■ **Provided data**
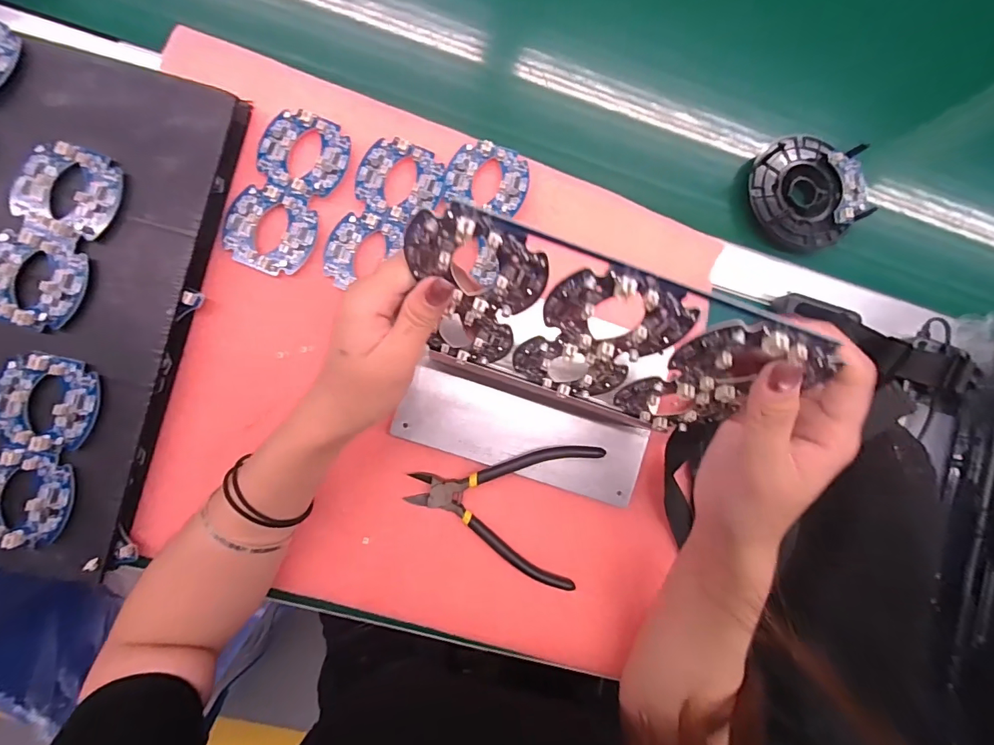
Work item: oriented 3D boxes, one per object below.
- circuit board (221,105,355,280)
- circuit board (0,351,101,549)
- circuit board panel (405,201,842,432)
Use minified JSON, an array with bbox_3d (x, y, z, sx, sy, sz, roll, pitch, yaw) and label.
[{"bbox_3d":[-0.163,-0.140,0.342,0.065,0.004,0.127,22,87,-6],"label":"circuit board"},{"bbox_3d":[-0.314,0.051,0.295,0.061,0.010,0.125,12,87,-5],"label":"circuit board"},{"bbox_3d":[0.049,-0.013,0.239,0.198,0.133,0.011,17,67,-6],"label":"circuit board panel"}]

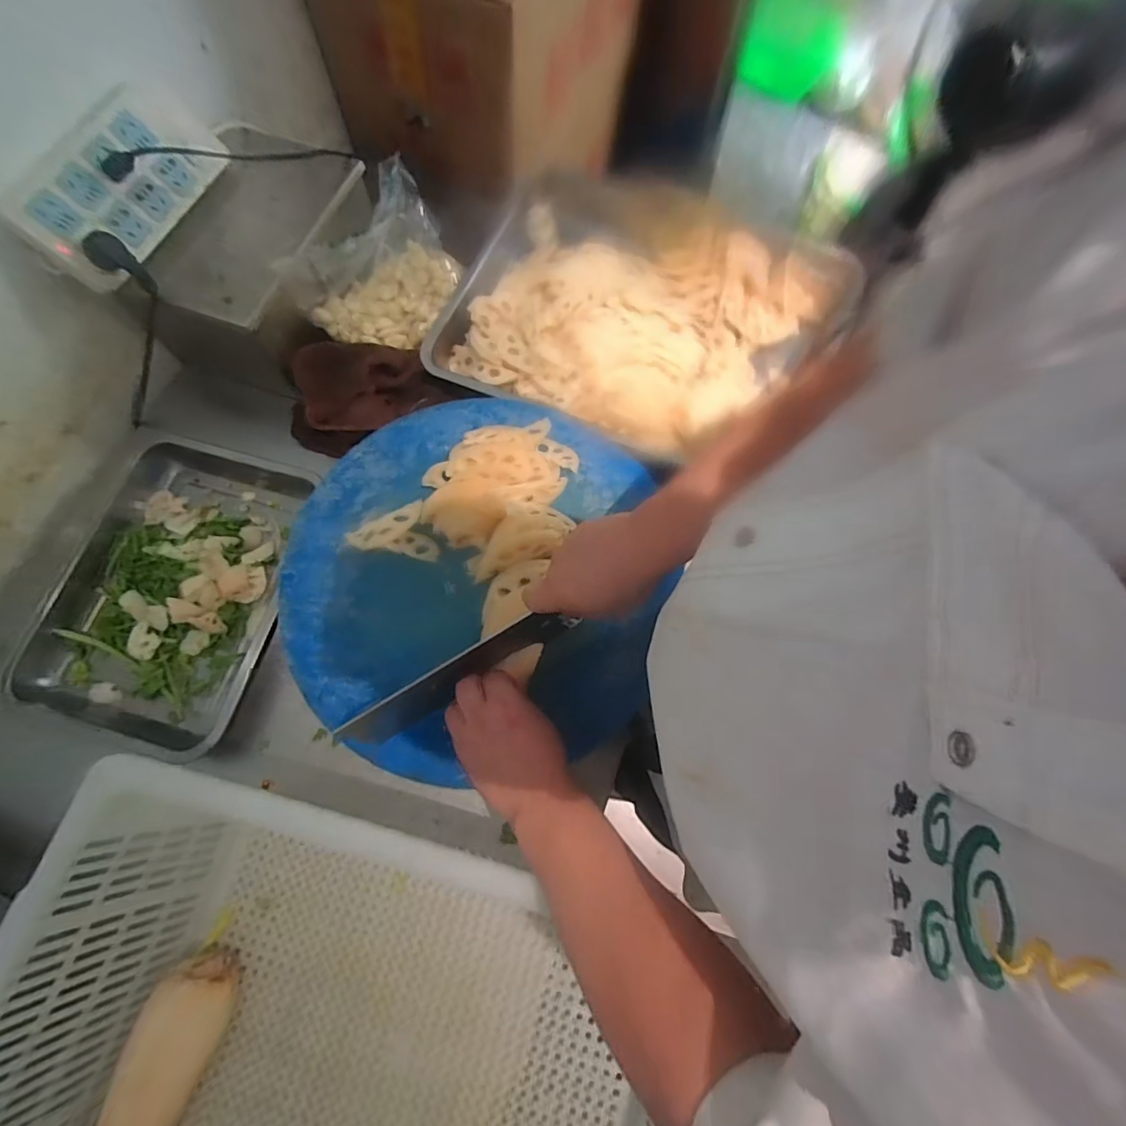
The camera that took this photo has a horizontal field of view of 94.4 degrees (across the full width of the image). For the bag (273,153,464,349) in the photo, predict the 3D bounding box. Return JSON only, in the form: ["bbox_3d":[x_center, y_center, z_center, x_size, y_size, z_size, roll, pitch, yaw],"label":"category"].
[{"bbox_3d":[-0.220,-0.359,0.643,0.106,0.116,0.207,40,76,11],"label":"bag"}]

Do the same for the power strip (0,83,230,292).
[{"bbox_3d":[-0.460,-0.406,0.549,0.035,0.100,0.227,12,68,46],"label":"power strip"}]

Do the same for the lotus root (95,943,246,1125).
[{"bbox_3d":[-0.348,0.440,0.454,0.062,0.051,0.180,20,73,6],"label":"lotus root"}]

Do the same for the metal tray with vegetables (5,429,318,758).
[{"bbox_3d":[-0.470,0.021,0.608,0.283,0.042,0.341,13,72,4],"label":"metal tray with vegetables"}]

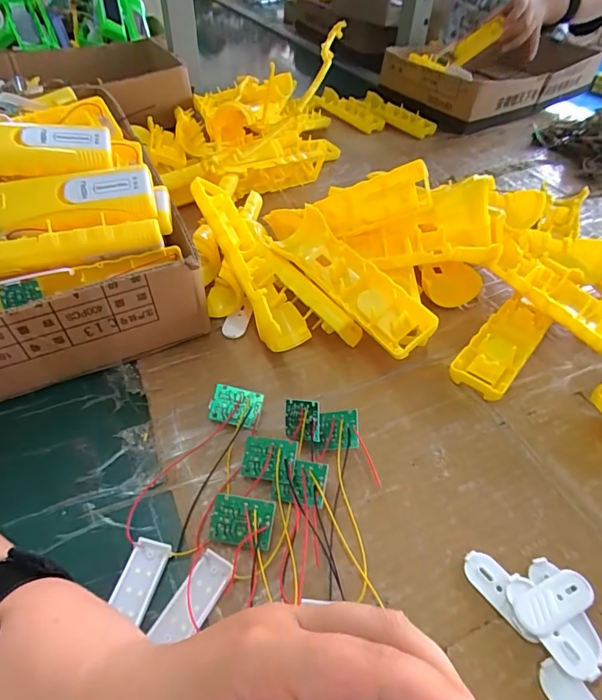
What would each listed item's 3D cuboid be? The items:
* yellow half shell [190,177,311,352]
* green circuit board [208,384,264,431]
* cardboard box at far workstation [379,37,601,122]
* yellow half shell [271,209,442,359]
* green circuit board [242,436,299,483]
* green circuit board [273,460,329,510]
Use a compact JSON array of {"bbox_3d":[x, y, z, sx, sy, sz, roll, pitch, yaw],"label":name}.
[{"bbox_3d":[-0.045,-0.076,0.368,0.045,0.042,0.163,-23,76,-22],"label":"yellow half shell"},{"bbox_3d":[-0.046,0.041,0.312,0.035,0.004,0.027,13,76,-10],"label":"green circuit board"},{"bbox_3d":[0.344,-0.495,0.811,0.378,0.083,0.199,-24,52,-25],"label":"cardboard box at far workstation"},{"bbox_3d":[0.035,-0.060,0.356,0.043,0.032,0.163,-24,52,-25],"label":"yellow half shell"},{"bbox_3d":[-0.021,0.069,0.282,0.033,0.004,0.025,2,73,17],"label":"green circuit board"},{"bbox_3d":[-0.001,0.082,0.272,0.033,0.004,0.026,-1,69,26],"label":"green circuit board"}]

* * *

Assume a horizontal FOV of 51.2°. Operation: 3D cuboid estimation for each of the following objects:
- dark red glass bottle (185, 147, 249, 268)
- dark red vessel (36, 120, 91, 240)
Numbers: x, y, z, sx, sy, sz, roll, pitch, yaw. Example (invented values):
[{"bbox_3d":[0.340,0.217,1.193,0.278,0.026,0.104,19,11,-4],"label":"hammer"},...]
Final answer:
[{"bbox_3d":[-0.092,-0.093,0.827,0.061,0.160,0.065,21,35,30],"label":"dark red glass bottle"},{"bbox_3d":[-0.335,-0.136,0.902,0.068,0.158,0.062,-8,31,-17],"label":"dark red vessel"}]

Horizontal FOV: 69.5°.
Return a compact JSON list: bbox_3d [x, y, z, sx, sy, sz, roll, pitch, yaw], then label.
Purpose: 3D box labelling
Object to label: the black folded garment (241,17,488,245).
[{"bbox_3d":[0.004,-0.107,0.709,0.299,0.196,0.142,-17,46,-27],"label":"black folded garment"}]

==

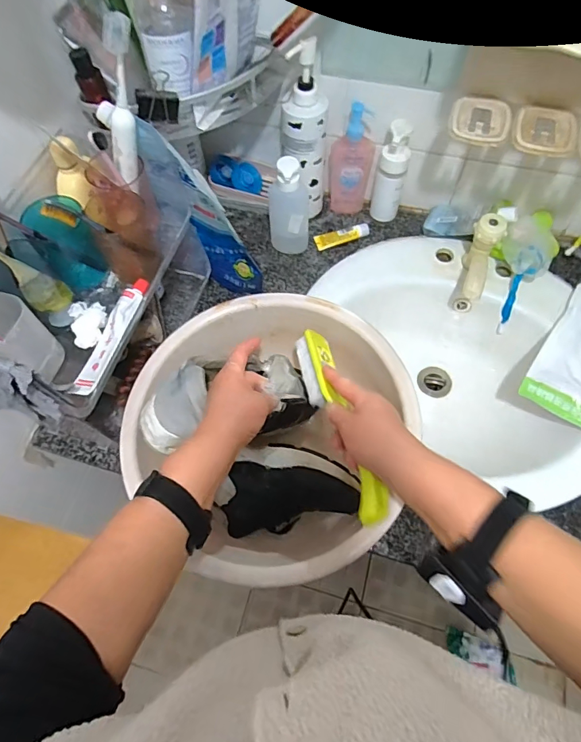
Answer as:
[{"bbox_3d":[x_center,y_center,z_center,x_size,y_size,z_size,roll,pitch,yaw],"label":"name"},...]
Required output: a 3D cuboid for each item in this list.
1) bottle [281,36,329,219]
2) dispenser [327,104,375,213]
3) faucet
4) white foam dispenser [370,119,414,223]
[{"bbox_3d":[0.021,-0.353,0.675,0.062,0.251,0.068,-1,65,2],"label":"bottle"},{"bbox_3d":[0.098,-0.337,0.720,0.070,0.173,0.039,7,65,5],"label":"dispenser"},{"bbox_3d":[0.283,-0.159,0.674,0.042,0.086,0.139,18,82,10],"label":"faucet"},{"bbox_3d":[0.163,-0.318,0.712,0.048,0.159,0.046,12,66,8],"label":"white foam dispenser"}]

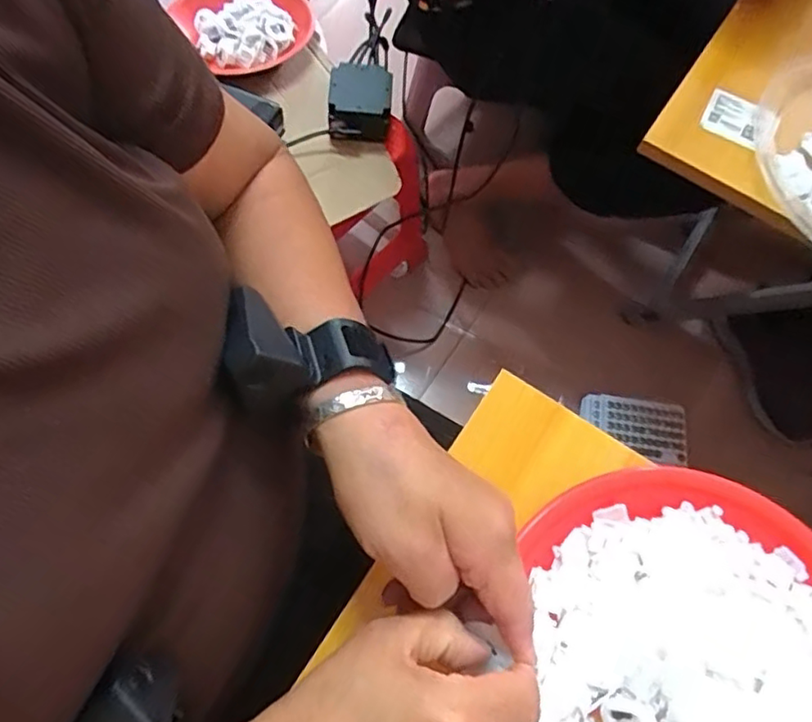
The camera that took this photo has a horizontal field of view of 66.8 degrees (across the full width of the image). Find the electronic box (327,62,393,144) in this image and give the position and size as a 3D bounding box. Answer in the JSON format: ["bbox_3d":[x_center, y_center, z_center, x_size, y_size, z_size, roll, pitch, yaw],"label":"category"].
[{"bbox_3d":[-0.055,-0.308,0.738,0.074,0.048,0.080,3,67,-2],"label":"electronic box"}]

■ **Brief**
Your answer should be a single number: the count of lines in these records that hold the string "cuboid".

■ **Solution to the problem**
3